## Activity
Extract all lines that hold "shoulder" from the records below.

## Records to process
• • • • • • •

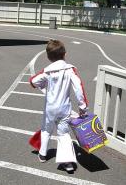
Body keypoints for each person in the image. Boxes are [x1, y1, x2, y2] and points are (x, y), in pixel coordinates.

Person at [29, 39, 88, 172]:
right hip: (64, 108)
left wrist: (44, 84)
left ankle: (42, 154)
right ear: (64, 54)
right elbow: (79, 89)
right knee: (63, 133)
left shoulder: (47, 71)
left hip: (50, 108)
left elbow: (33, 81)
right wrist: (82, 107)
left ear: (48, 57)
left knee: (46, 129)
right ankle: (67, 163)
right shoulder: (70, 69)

• • • • • • •

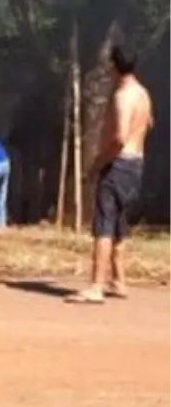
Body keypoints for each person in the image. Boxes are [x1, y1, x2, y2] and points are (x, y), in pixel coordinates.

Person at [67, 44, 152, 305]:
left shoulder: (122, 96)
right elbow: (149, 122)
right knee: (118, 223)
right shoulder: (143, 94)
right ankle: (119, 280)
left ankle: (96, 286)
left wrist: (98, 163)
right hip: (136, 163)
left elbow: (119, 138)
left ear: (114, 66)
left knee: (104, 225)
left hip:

• • • • • • •

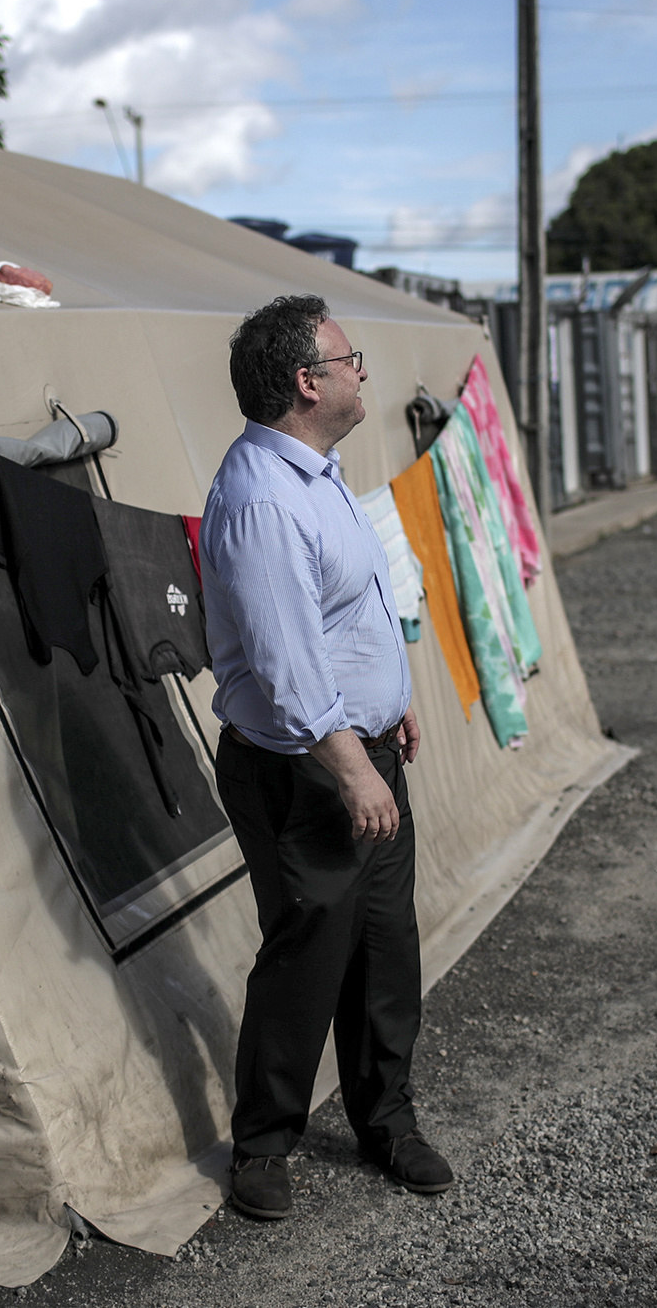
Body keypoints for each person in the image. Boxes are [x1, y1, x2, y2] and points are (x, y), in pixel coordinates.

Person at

• • • • • • •

## Result of the exercise
left shoulder: (47, 71)
right shoulder: (70, 69)
left shoulder: (122, 96)
right shoulder: (143, 94)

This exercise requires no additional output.